Key Highlights
- Joe Lubin, co-founder of Ethereum, believes financial institutions and AI agents will catalyze the network’s upcoming expansion.
- Clearer regulatory frameworks are prompting banks and asset managers to develop blockchain-based infrastructure.
- Asset tokenization serves as a critical bridge bringing conventional financial products onto blockchain platforms.
- Autonomous AI agents will generate increased on-chain transactions through smart contract automation.
- Rapid settlement capabilities position blockchain technology as ideal infrastructure for institutions and automated systems.
Joe Lubin, co-founder of Ethereum, predicts the network will experience its next major expansion through institutional participation and AI agents. During a discussion with Cointelegraph’s Robert Baggs, Lubin emphasized how these two forces are converging to generate fresh demand for blockchain infrastructure.
Traditional Finance Embraces Blockchain Infrastructure
According to Lubin, improved regulatory frameworks have motivated institutions to deploy blockchain technology more aggressively. Financial institutions, wealth managers, and service providers are transitioning from experimental projects to production-ready systems. These developments include settlement platforms, custody solutions, and tokenized asset infrastructure.
Lubin argued that institutional players prioritize efficiency gains over investment speculation. Blockchain networks deliver always-available markets and accelerated settlement processes. They enable round-the-clock liquidity and simplified cross-border asset movement.
The Ethereum co-founder emphasized that blockchain represents an alternative to legacy financial systems. Current infrastructure depends on procedures that introduce friction and expense. Blockchain technology offers streamlined processing and settlement capabilities.
Tokenization emerged as a central theme in Lubin’s analysis. He predicts growing migration of conventional assets to blockchain platforms. This transition may eventually blur the boundaries separating decentralized and traditional finance.
His perspective reflects broader market trends toward tokenized real-world assets. Categories include government securities, managed funds, and corporate shares. Financial institutions are actively testing blockchain-enabled issuance and settlement frameworks.
Research conducted by EY-Parthenon alongside Coinbase revealed substantial institutional appetite for tokenized products. Among respondents expressing interest, 11% currently owned tokenized assets. An additional 61% anticipated future investments in this category.
Autonomous AI Systems Create New Blockchain Use Cases
Lubin also identified AI agents as an emerging driver of blockchain utilization. He anticipates significant growth in autonomous agent activity before 2026 concludes. These systems will execute transactions and engage with smart contracts independently.
He envisions an integrated economy where people and machines transact seamlessly on blockchain infrastructure.
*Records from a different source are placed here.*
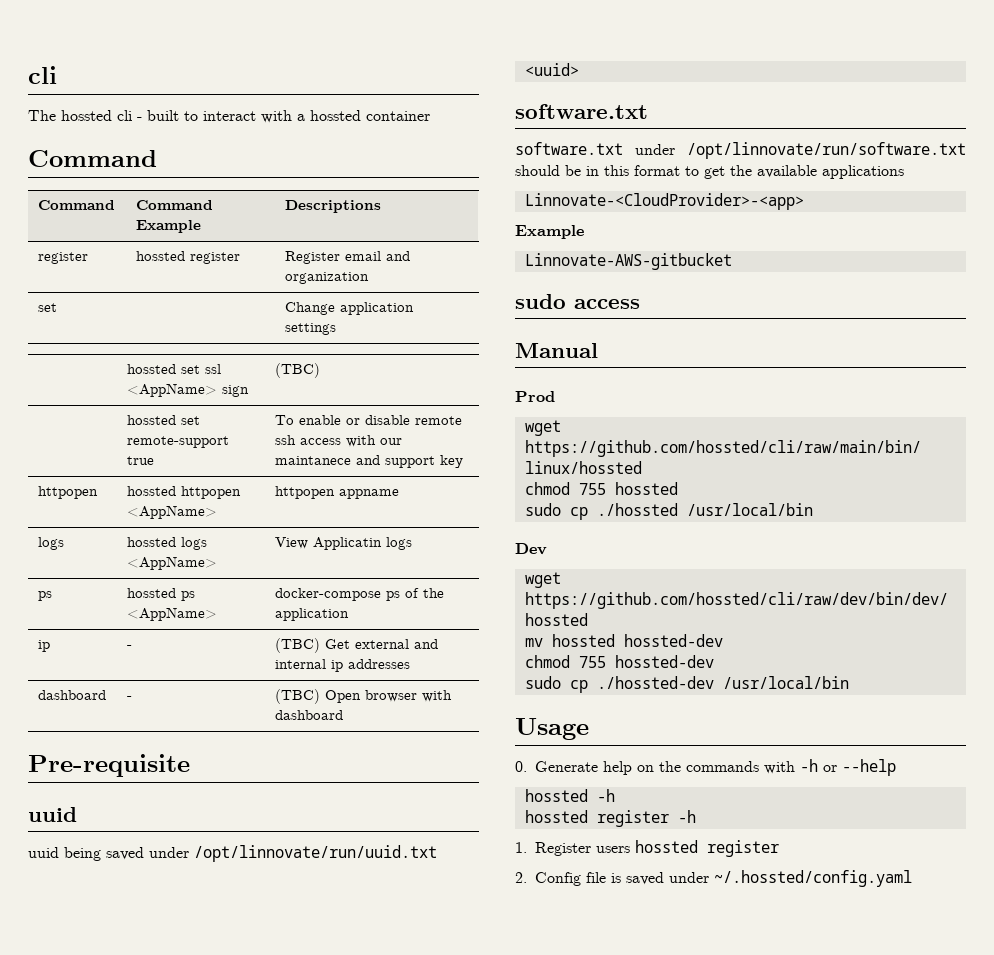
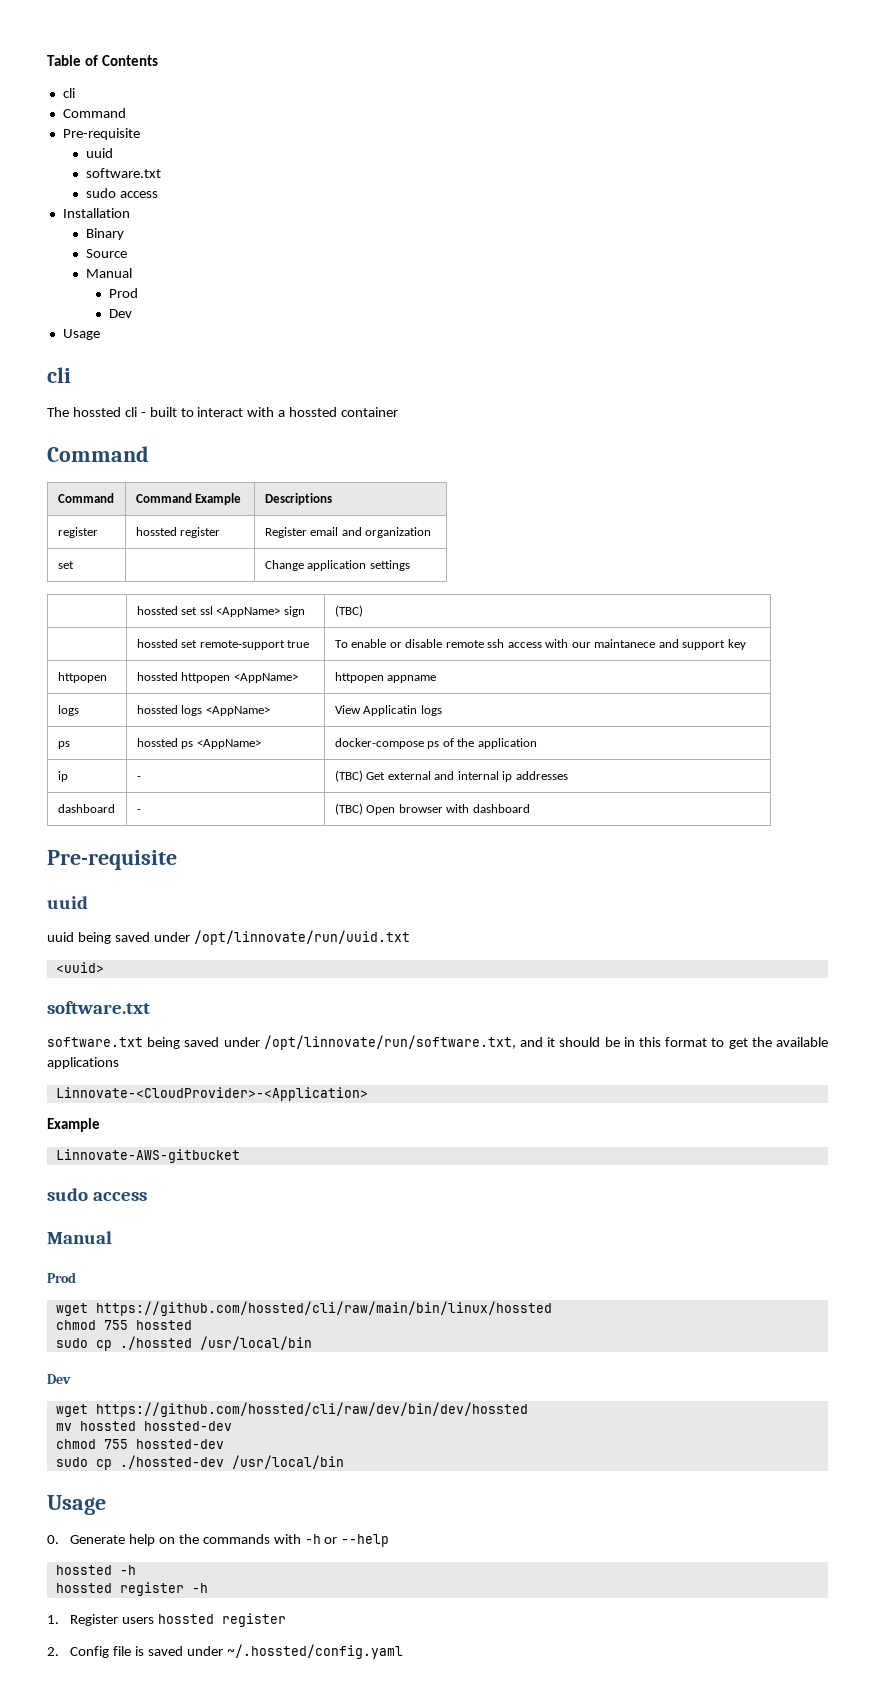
(28, 75) none -> [47,55,158,66] [62,88,75,98] [62,108,126,118] [62,128,140,140] [86,148,114,158] [86,168,162,178] [86,188,158,198] [62,208,130,218] [86,228,125,240] [86,249,128,258] [86,268,133,278] [109,288,139,298] [109,309,133,318] [62,329,100,340] Table of Contents // cli // Command // Pre-requisite // uuid // software.txt // sudo access // Installation // Binary // Source // Manual // Prod // Dev // Usage //
[635,142,966,159] under /opt/linnovate/run/software.txt -> [147,1035,556,1050] being saved under /opt/linnovate/run/software.txt, and it
[524,193,804,210] Linnovate-<CloudProvider>-<app> -> [55,1087,368,1101] Linnovate-<CloudProvider>-<Application>

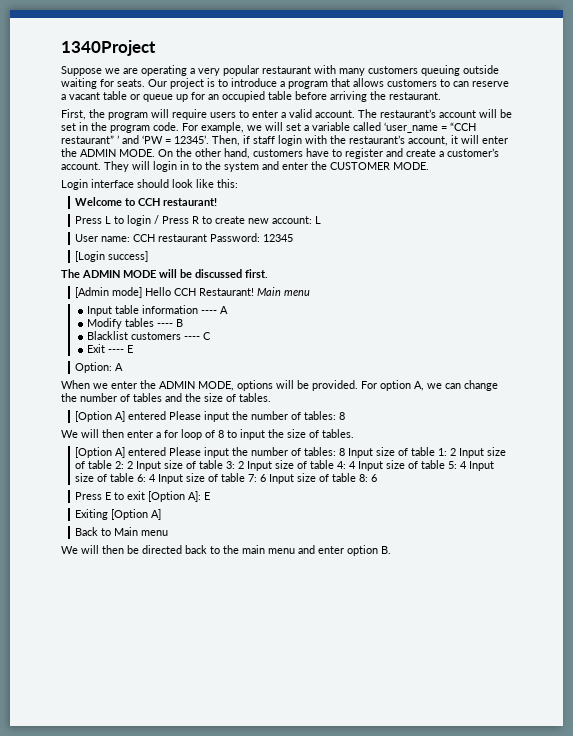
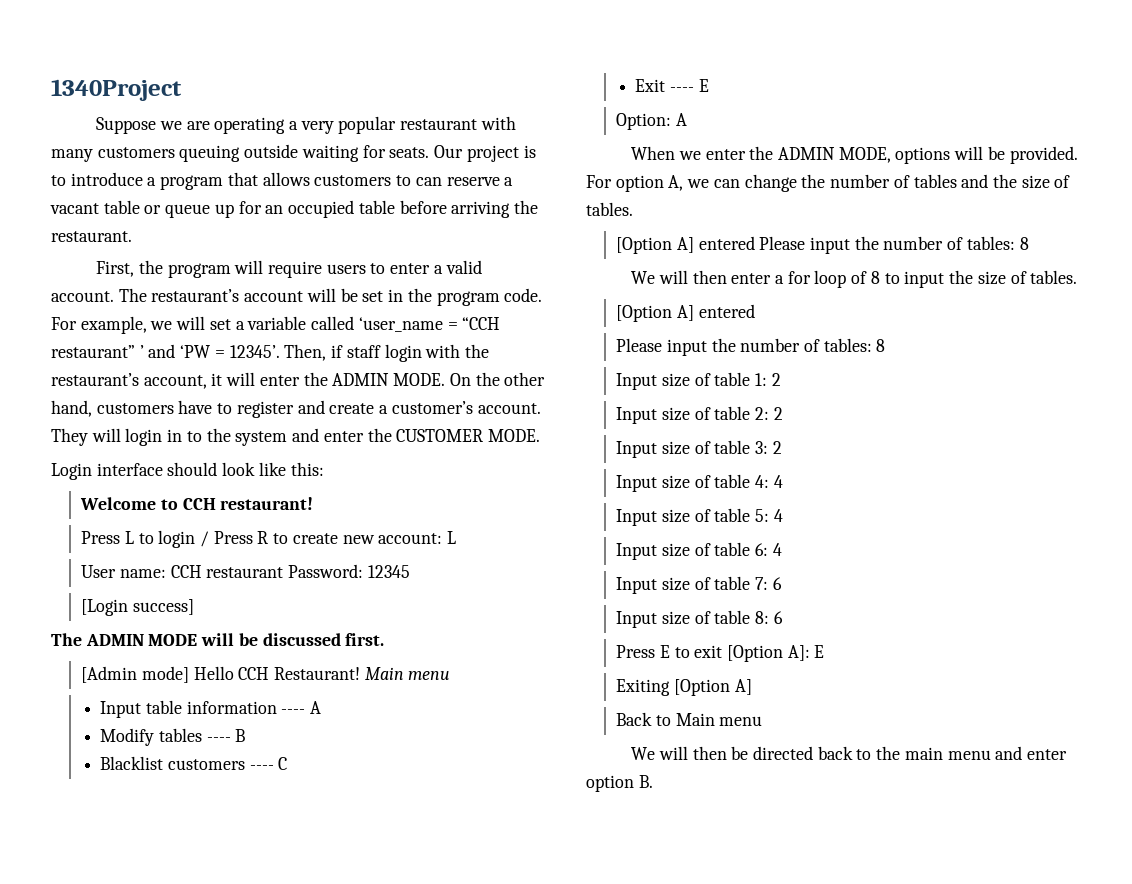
[169,447,346,458] Please input the number of tables: 8 -> [616,338,886,356] // Please input the number of tables: 8 //
(457, 452) none -> (781, 379) //
(134, 465) none -> (783, 413) //
(245, 465) none -> (782, 447) //
(357, 465) none -> (783, 481) //
(468, 465) none -> (783, 515) //
(157, 478) none -> (782, 549) //
(267, 478) none -> (782, 583) //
Within this framework, AI agents could oversee investment portfolios and handle microtransactions. Additional functions include trade execution and automated financial operations.
Lubin emphasized that machine-to-machine commerce demands dependable settlement mechanisms. Decentralized networks offer transparency and verifiability for these interactions. Blockchain platforms therefore provide essential infrastructure for expanding agent-driven economic activity.
He drew connections between institutional uptake and AI adoption through settlement requirements. Financial operations increasingly function continuously. Consequently, rapid transaction finality delivers greater value to both traditional institutions and software-based agents.
Throughout the conversation, Lubin characterized cryptocurrency’s journey as an extended infrastructure development cycle. He described the industry’s progression through phases of “gestation, infancy, childhood, and early adolescence.” Widespread adoption, he suggested, remains in its initial stages.
Previous market cycles primarily engaged cryptocurrency enthusiasts and early adopters. Upcoming growth will likely stem from institutional players, tokenized securities, AI agents, and consumer-facing applications. These constituencies represent the intended beneficiaries of blockchain technology from its inception.